What I watched: Ted Lasso
This did not seem like a TV show I would like. My daughter told me about it and she said, I know you're thinking you won't like it, Mom, but you will. She was right on both counts. The show is about an American football coach, Ted Lasso, played by Jason Sudeikis, who gets hired to coach a British football (soccer) team. Ted knows nothing about British football. He's a genuinely nice guy who is in way over his head. Classic fish out of water tale.
Whenever I read a book or watch a TV show or movie, my brain immediately goes into storytelling mode and I can see the structure behind it. How the characters and plot are set up. What the conflicts are going to be. How the whole thing will probably turn out. Ted Lasso seemed like an easy one.
But I was wrong on basically everything, and wrong in ways that I love. We know, for example, that there's got to be a reason why Ted was hired to coach a sport he knows nothing about. The answer is clear in episode one. The team owner Rebecca Welton, played by Hannah Waddingham, is recently divorced and bitter. The team was her ex-husband's baby, but now it's hers. What better way to get revenge on the ex than to hire a ding-dong American to destroy what the ex loves?
My brain immediately imagined the entire series from this point on. Ted would be eager to learn and help and Rebecca would thwart his every move, sabotaging all of his efforts and hurting the team. But this is NOT what happens. Only a few episodes in, I loved Rebecca, who's a much more complicated and multi-layered person than "bitter ex-wife."
It's the same with all of the characters in this show and all in unexpected ways. Nice guy Ted has some demons, and not the ones you think. There's an arrogant soccer player, the groupie-ish model girlfriend, the old cranky soccer player who should retire but isn't ready to quit playing yet. All of these people turn out to be just as interesting as Ted and Rebecca.
Now, I've just started watching season two, and have no idea what's going to happen to any of these people but I love it and I love them. I give Ted Lasso 5 stars.
What I grew:
Yellow squash and green beans and so many tomatoes that I can't make enough spaghetti sauce and salsas and caprese salads to keep up with them.
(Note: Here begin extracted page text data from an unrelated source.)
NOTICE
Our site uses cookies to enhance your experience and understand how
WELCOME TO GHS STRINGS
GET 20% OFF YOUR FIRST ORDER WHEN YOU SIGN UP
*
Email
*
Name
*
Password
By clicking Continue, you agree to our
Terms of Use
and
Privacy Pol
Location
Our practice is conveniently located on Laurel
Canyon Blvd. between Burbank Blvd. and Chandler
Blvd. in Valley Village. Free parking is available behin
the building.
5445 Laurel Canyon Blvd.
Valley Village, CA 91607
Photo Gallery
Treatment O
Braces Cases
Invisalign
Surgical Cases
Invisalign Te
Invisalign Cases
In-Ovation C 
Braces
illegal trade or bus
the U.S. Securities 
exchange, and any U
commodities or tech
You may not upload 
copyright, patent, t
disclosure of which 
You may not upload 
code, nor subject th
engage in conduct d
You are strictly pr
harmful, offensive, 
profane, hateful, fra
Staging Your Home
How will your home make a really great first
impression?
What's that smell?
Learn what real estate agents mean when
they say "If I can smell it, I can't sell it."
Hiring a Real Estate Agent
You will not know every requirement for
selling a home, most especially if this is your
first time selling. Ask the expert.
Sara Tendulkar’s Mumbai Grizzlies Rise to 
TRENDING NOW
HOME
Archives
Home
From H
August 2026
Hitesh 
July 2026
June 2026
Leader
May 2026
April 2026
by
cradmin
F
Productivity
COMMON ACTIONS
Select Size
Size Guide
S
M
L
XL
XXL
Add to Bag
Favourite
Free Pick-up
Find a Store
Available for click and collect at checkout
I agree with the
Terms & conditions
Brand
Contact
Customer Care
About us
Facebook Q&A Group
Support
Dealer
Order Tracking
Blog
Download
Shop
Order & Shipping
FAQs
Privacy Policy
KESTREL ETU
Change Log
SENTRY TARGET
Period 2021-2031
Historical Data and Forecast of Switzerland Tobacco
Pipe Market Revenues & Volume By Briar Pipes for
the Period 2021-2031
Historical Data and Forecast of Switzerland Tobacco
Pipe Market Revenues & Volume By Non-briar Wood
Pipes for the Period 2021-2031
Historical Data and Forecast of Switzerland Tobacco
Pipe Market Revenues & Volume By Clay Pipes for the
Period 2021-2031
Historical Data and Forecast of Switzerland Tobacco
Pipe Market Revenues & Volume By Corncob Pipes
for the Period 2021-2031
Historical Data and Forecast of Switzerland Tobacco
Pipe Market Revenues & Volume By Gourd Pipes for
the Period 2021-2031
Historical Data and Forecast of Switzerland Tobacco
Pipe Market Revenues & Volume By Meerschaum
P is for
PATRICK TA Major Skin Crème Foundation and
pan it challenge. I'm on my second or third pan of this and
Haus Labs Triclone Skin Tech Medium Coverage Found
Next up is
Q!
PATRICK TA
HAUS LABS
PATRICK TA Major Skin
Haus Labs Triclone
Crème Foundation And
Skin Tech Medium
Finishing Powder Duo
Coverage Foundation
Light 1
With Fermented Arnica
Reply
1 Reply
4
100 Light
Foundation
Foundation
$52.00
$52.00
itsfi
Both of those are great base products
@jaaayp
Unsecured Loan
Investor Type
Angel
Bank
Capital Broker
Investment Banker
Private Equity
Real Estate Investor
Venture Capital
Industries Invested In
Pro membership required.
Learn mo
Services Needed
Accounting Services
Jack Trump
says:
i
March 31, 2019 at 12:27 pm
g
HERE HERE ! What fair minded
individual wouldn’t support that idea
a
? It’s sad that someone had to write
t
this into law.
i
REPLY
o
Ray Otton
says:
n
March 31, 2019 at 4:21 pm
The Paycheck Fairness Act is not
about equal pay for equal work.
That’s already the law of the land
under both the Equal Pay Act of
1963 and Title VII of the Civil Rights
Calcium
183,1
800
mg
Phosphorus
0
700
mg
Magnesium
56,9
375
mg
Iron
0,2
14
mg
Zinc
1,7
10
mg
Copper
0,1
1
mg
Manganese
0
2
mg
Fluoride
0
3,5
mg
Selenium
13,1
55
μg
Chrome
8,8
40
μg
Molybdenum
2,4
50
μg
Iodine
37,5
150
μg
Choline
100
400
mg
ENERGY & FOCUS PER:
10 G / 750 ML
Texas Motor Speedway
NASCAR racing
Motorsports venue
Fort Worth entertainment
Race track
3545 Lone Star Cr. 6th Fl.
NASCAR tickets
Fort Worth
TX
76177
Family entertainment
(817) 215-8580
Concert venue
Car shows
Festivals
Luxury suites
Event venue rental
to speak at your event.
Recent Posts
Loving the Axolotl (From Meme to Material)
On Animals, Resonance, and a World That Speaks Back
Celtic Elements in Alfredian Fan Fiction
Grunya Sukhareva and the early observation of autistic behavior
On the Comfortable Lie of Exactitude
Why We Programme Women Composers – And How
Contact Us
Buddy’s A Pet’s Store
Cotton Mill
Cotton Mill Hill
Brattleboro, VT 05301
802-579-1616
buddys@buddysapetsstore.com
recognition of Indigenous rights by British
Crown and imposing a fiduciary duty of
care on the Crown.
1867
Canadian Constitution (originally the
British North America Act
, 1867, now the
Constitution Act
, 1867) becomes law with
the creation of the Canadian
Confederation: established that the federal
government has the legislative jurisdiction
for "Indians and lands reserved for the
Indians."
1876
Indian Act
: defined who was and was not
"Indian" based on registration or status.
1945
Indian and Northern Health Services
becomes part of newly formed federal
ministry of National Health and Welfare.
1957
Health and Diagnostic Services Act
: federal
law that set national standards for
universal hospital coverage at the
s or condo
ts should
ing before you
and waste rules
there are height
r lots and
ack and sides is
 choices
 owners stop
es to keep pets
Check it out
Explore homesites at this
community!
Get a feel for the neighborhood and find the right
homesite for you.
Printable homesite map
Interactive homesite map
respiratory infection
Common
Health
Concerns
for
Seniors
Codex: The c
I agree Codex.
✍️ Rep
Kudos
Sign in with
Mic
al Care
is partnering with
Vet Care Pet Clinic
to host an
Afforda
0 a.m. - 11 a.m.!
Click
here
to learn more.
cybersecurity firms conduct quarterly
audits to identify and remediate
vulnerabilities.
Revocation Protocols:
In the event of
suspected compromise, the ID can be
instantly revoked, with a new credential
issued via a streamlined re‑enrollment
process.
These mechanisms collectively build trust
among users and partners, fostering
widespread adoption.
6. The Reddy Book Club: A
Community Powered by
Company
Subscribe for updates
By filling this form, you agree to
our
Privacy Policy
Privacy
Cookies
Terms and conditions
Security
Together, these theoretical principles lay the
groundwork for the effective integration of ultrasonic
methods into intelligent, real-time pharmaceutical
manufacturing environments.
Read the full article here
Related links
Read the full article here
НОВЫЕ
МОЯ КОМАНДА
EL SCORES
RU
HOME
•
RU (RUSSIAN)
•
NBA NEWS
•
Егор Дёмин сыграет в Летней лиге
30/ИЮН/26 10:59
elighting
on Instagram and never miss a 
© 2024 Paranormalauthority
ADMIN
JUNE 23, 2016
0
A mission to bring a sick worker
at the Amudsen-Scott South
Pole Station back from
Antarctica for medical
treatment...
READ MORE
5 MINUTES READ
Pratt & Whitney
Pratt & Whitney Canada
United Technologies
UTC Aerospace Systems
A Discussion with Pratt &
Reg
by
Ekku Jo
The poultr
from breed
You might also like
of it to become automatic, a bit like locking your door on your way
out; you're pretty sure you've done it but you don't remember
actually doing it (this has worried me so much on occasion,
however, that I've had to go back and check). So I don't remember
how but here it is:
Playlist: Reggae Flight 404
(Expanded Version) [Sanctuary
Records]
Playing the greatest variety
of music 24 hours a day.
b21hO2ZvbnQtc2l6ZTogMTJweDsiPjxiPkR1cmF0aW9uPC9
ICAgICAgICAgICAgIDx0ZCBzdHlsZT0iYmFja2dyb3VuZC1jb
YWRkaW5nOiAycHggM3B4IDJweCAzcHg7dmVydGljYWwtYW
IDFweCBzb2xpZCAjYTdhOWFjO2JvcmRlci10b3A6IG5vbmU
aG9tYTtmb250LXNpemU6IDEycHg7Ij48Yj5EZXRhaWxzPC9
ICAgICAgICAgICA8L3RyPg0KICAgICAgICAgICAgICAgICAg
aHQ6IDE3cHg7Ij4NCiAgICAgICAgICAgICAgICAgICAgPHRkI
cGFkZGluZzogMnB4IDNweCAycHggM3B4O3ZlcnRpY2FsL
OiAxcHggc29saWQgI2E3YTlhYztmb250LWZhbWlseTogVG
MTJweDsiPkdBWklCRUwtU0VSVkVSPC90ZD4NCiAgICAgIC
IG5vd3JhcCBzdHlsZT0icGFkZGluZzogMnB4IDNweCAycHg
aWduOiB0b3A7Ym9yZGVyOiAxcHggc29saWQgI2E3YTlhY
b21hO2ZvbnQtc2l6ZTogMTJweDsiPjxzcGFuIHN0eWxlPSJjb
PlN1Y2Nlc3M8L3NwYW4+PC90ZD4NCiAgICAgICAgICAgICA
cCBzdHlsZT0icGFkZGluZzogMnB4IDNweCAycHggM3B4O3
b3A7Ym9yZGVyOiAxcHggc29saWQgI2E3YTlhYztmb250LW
Basil and ginger (a plant I bought at the farmer's market but now am unclear about when I should harvest it) and ditto, the fennel, which I have never grown before, but it looks so lovely and feathery that I'm not sure I want to pick it at all.
Black-eyed Susans in the back flower beds and some mystery flower that I planted from seeds my father-in-law gave me, but now it's about to bloom and I had no idea what it was, exactly, that I had planted. A friend took a look and said Datura. Now that I think about it, my father-in-law called them moonflowers, which is one of the common names of Datura. Also, if you want to go down a fun rabbit hole into strange plants, take a look at the Datura entry on Wikipedia.
(One example: "All species of Datura are poisonous and potentially psychoactive, especially their seeds and flowers, which can cause respiratory depression, arrhythmias, fever, delirium, hallucinations, anticholinergic syndrome, psychosis, and even death if taken internally. Due to their effects and symptoms, they have occasionally been used not only as poisons, but also as hallucinogens by various groups throughout history.")
Datura. It's gorgeous, but don't smoke it. Unless you want to die. |
Also, cleome and Mexican sunflowers in the hellstrip, the sunflowers now taller than I am and possibly breaking some city ordinance about how high things can grow in front of your house, but I don't care. The people walking by seem to enjoy them and God knows the dogs do.